O valor será proporcional ao percentual da produção de etanol hidratado em 2025 dos contribuintes habilitados.

Fertilizantes e produtores rurais

Entre as medidas destinadas aos produtores rurais, o texto reduz de 50% para 30% o limite da receita com exportação necessário para que uma empresa possa se enquadrar na suspensão do pagamento do IBS e da CBS.

O projeto também autoriza a União a conceder até R$ 5 bilhões em créditos fiscais para a produção de fertilizantes, matérias-primas, remineralizadores e bioinsumos entre 2027 e 2031.

Os créditos poderão chegar a R$ 1 bilhão por ano e corresponderão a até 20% dos gastos realizados com a produção de fertilizantes e matérias-primas em território nacional.

As mercadorias destinadas a projetos de desenvolvimento da indústria de fertilizantes e matérias-primas ficarão isentas do Adicional ao Frete para Renovação da Marinha Mercante (AFRMM).

Segundo o texto, a renúncia de receita com a medida poderá chegar a R$ 200 milhões por ano.

Defesa, saúde e educação

O PLP também autoriza o governo a ampliar em até R$ 2,5 bilhões as despesas do Ministério da Defesa fora dos limites de gastos. Esses valores serão descontados de orçamentos futuros da pasta.

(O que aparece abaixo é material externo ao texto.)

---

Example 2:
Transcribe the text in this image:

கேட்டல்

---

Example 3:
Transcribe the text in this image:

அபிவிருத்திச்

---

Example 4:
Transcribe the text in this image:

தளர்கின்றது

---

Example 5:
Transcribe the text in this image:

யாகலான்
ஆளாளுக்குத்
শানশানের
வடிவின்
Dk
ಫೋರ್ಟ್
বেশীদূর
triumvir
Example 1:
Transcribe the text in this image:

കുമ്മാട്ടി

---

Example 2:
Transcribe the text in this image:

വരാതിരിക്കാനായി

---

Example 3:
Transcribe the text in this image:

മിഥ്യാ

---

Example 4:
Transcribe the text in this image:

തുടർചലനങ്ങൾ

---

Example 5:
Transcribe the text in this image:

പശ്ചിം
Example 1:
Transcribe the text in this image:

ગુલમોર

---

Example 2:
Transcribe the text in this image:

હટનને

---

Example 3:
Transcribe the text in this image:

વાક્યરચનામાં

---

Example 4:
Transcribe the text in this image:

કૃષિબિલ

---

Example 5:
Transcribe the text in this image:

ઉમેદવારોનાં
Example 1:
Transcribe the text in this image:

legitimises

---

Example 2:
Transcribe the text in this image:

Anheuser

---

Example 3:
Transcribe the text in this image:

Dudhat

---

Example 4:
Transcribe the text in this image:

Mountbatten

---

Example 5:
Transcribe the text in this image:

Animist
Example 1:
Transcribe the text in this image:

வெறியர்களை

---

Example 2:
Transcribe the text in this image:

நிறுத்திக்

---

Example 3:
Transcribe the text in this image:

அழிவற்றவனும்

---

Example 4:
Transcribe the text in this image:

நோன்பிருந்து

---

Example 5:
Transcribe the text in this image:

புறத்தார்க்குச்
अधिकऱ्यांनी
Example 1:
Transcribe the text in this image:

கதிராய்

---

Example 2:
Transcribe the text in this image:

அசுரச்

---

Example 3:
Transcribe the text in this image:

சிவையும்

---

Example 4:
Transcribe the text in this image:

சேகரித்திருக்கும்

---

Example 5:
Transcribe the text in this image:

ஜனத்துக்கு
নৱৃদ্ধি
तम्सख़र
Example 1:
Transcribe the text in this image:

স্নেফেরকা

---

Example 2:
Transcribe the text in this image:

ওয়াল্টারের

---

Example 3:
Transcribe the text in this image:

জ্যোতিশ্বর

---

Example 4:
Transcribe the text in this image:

Outra medida autoriza a antecipação de até R$ 3 bilhões em despesas temporárias com saúde e educação que estavam previstas originalmente para 2027.

Trava para despesas públicas

O texto negociado com o governo também estabelece mecanismos para limitar o crescimento de determinadas despesas aos limites previstos no arcabouço fiscal quando houver previsão de déficit fiscal no relatório bimestral de receitas e despesas do governo.

Caso seja apontado déficit, recursos de fundos como o Fundo Constitucional do Distrito Federal (FCDF) e o Fundo Nacional de Desenvolvimento Científico e Tecnológico (FNDCT) poderão ser corrigidos, no exercício seguinte, apenas pela variação da inflação, acrescida de um percentual máximo de 2,5%.

O mesmo mecanismo poderá limitar o crescimento dos pisos constitucionais de saúde e educação, atualmente estabelecidos em 15% e 18%, respectivamente, da Receita Corrente Líquida (RCL) da União.

O projeto não modifica a fórmula de cálculo da RCL nem as vinculações de despesas. A proposta, porém, impede que determinadas receitas extraordinárias, especialmente as provenientes do petróleo, sejam utilizadas para ampliar automaticamente despesas cuja evolução está vinculada à RCL.

Quando houver previsão de déficit fiscal, o crescimento dessas despesas também ficará limitado à correção da inflação, até o máximo de 2,5%.

Acordo entre governo e Congresso

A aprovação do PLP 114/2026 foi possível após um acordo entre o governo e as lideranças do Congresso Nacional, com participação dos ministérios do Planejamento e da Fazenda.

Na manhã desta quarta-feira (12), o presidente Luiz Inácio Lula da Silva e o presidente do Senado, Davi Alcolumbre (União-AP), se reuniram no Palácio da Alvorada para definir as prioridades legislativas durante o período de esforço concentrado do Parlamento.

Também participaram da reunião o ministro da Secretaria de Relações Institucionais, José Guimarães, e a líder do governo no Senado, Teresa Leitão (PT-PE).

O Congresso Nacional retomou a agenda legislativa nesta semana após o recesso parlamentar, com um esforço concentrado para votações em plenário e nas comissões.

Segundo os presidentes da Câmara e do Senado, serão realizadas duas semanas de esforço concentrado antes das eleições: de 10 a 14 de agosto e de 31 de agosto a 3 de setembro.